Current techniques for determining rate of blood flow use two approaches, both involving injecting a contrast medium into the AVM through a tiny catheter threaded through the large artery in the groin until it reaches the damaged area. The contrast medium is tracked via digital X-ray imaging.
One approach involves injecting a soluble contrast medium, which is effective in showing the internal contours of the vessel and its twists and turns, enabling neurosurgeons to determine distance through the AVM. But because the contrast medium dissolves and diffuses into the blood stream, it does not produce a clear leading edge necessary to track how fast the flow is moving.
An alternate approach uses a non-soluble contrast medium: small droplets of a poppyseed oil-based agent containing radioactive iodine. These droplets provide the necessary leading edge to provide precise information on speed of the flow. But because the contrast medium doesn't dissolve and fill the vessel, tracking the oil droplets alone provides no information on the path, or distance, the drop has traveled, which is necessary for determining the rate of flow.
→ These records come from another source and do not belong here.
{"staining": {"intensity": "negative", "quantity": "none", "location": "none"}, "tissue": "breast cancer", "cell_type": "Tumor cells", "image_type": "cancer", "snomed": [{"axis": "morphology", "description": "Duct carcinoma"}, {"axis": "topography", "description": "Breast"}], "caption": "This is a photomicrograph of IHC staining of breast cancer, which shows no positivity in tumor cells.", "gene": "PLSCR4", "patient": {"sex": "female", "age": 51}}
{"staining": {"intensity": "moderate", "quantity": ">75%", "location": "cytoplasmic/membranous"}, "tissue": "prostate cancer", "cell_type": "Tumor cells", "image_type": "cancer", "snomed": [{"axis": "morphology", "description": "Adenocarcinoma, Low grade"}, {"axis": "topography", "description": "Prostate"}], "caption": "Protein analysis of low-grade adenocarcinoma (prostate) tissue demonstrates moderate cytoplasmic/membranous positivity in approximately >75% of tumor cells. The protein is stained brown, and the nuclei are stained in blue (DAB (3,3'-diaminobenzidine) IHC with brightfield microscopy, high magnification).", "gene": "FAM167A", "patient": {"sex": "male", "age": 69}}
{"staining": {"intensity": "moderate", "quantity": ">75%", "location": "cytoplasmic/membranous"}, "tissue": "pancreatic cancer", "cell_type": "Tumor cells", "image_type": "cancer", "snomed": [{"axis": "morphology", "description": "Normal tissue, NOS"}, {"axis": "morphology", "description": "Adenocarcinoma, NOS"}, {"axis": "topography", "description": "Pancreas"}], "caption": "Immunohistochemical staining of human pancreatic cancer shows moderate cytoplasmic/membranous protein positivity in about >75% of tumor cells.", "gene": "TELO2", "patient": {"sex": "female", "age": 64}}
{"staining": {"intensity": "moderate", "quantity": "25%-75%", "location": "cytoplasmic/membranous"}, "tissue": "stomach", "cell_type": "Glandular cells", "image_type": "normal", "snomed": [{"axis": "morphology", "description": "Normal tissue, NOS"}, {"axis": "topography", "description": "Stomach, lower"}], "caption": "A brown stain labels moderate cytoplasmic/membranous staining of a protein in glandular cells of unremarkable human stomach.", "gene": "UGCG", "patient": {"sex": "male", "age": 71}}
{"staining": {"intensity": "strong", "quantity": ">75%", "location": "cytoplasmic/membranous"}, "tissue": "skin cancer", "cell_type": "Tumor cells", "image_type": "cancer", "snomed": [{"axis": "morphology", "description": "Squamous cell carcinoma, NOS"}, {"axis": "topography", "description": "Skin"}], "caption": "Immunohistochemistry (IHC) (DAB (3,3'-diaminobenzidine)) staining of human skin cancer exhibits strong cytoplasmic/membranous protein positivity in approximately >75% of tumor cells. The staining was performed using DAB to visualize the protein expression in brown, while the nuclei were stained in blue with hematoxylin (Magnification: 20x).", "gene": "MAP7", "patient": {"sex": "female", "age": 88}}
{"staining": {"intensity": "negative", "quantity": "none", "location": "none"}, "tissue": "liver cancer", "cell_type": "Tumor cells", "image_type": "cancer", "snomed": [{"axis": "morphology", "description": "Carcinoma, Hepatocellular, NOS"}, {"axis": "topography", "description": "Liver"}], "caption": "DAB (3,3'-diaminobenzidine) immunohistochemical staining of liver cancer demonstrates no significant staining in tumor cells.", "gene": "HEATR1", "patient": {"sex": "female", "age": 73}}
Granger's idea was to administer both contrast media simultaneously. Dual contrast injection allows neurosurgeons or neuroradiologists to gauge both distance and time with one intervention. He said the technique has never been used elsewhere for determining the rate of blood flow in AVMs.
"The two methods together allow more exact means of determining rate of flow," Granger said. "We can determine the exact time for the glue to reach the arteriovenus junction. Our method is more accurate in determining flow velocity than either single soluble or non-soluble injections alone."
Additional members of the research group were Afshin A. Divani, doctoral candidate in mechanical and aerospace engineering; Stephen Rudin, Ph.D., professor of radiology and physics; Ajay K. Wakhloo, M.D., associate professor of neurosurgery; Baruch B. Lieber, Ph.D., associate professor of mechanical and aerospace engineering, and Daniel R. Bednarek. Ph.D., associate professor of radiology and physics, all of UB.
The research was funded by a grant from Toshiba American Medical Systems.